Data for processing
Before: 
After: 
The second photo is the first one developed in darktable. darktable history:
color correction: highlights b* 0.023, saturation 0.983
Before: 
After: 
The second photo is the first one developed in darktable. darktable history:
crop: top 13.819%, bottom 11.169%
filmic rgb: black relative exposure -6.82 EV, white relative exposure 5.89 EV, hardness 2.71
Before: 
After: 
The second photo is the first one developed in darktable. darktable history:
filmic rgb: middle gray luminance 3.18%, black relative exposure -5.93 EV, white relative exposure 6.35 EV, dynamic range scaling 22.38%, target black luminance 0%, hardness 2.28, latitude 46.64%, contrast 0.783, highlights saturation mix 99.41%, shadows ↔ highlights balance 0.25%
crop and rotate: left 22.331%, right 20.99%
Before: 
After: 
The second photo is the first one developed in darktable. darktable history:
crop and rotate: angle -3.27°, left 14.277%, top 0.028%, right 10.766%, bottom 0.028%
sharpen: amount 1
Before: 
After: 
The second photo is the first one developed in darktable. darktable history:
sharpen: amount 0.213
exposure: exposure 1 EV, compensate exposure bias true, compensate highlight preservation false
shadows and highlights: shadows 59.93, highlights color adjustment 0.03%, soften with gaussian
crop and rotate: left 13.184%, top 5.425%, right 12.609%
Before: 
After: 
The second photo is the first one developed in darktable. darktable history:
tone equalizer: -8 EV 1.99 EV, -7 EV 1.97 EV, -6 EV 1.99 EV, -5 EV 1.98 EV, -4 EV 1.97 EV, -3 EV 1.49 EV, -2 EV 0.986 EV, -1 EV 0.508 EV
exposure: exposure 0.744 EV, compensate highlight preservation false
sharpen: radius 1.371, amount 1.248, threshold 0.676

Set exercise
Set out every line of the material above as a Markdown table with two columns, Row for the row number and Line for the text of that line, leaving out any blank lines.

Solution
| Row | Line |
|---|---|
| 1 | Before:  |
| 2 | After:  |
| 3 | The second photo is the first one developed in darktable. darktable history: |
| 4 | color correction: highlights b* 0.023, saturation 0.983 |
| 5 | Before:  |
| 6 | After:  |
| 7 | The second photo is the first one developed in darktable. darktable history: |
| 8 | crop: top 13.819%, bottom 11.169% |
| 9 | filmic rgb: black relative exposure -6.82 EV, white relative exposure 5.89 EV, hardness 2.71 |
| 10 | Before:  |
| 11 | After:  |
| 12 | The second photo is the first one developed in darktable. darktable history: |
| 13 | filmic rgb: middle gray luminance 3.18%, black relative exposure -5.93 EV, white relative exposure 6.35 EV, dynamic range scaling 22.38%, target black luminance 0%, hardness 2.28, latitude 46.64%, contrast 0.783, highlights saturation mix 99.41%, shadows ↔ highlights balance 0.25% |
| 14 | crop and rotate: left 22.331%, right 20.99% |
| 15 | Before:  |
| 16 | After:  |
| 17 | The second photo is the first one developed in darktable. darktable history: |
| 18 | crop and rotate: angle -3.27°, left 14.277%, top 0.028%, right 10.766%, bottom 0.028% |
| 19 | sharpen: amount 1 |
| 20 | Before:  |
| 21 | After:  |
| 22 | The second photo is the first one developed in darktable. darktable history: |
| 23 | sharpen: amount 0.213 |
| 24 | exposure: exposure 1 EV, compensate exposure bias true, compensate highlight preservation false |
| 25 | shadows and highlights: shadows 59.93, highlights color adjustment 0.03%, soften with gaussian |
| 26 | crop and rotate: left 13.184%, top 5.425%, right 12.609% |
| 27 | Before:  |
| 28 | After:  |
| 29 | The second photo is the first one developed in darktable. darktable history: |
| 30 | tone equalizer: -8 EV 1.99 EV, -7 EV 1.97 EV, -6 EV 1.99 EV, -5 EV 1.98 EV, -4 EV 1.97 EV, -3 EV 1.49 EV, -2 EV 0.986 EV, -1 EV 0.508 EV |
| 31 | exposure: exposure 0.744 EV, compensate highlight preservation false |
| 32 | sharpen: radius 1.371, amount 1.248, threshold 0.676 |